事業モデル

同社は、一般貨物自動車運送、貨物運送取扱、倉庫、不動産といった多角的な事業を展開する総合物流企業です。物流事業を中核とし、自社輸送体制を堅持しながら、関東から関西、九州まで広範なエリアでサービスを提供しています。

事業内容は、物流事業と不動産事業の2つのセグメントに区分されています。物流事業では、輸送と倉庫の機能を組み合わせた高度なサービスを提供し、不動産事業では土地建物の賃貸・売買や太陽光発電による売電など、安定的な収益基盤の構築に寄与しています。

KPI

当連結会計年度の経営成績において、物流事業は497億76百万円の営業収益を計上し、セグメント利益は41億11百万円となりました。不動産事業を含むその他のセグメントでは、営業収益1億70百万円、セグメント利益83百万円を記録しています。

財務面では、当連結会計年度末の純資産合計が247億22百万円に達し、自己資本比率は前年度の57.9%から62.2%へと向上しました。資産の約9割を占める物流事業において、安定した収益構造を維持しながら、強固な財務基盤を構築しています。

成長ドライバー

成長戦略として、中継輸送プラットフォームを活用した輸送ネットワークの拡充を推進しており、乗務員不足による長距離輸送の課題解決を目指しています。また、東海エリアのネットワークを活用したEC物流の拡大や、共同配送網の拡充によるCO2削減にも取り組んでいます。

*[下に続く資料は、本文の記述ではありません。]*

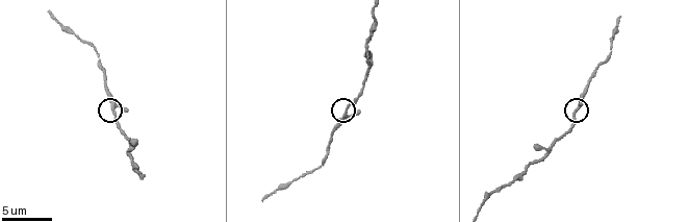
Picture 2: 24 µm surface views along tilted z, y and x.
view(3d, 6 µm, picture 2, (579, 108))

さらに、先端技術の導入によるDXの推進や、メーカー至近の立地を活かした調達物流の進化など、技術と拠点の強みを活かした事業価値の向上が期待されます。これらの施策を通じて、多様な顧客ニーズへの対応力を高め、事業領域の拡大を図る方針です。

リスク

事業環境における主要なリスクとして、特定の取引先への売上集中や、燃料費の高騰による運送原価の増加が挙げられています。特に、燃料費の増加分を運賃に転嫁できない場合の業績への影響に対し、サーチャージの受領や効率的な運行の推進で対応しています。

また、自然災害による拠点や車両への被害、システム障害による業務停止、および物流業界における労働規制の強化といった外部環境の変化もリスクとして認識されています。これらに対し、BCPの策定や基幹システムの再構築、コンプライアンスの徹底を通じて、事業継続性の確保に努めています。

競合

同社は、広域な物流ネットワークと自社輸送体制を強みとしており、競合他社と比較しても安定した供給体制を構築しています。特に、関東から関西、九州に至る広範なエリアでの展開と、倉庫・運送を組み合わせた総合的なサービス提供が強みです。
\n物流業界における労働環境の厳格化や燃料費の変動といった共通の課題に対し、中継輸送の活用やDXの推進といった戦略的な対応を進めています。これらの取り組みにより、変化する市場環境の中で競争優位性を維持し、顧客との安定した信頼関係を構築しています。

バリュエーション

2026年8月19日時点の市場データにおいて、同社の株価は3,180円となっており、時価総額は約240.3億円です。この時点でのPERは10.64倍、PBRは0.97倍と算出されています。

また、同日のデータに基づく配当利回りは2.99%となっています。これらの指標は、同社の安定した事業基盤と、物流業界における位置付けを反映した数値となっています。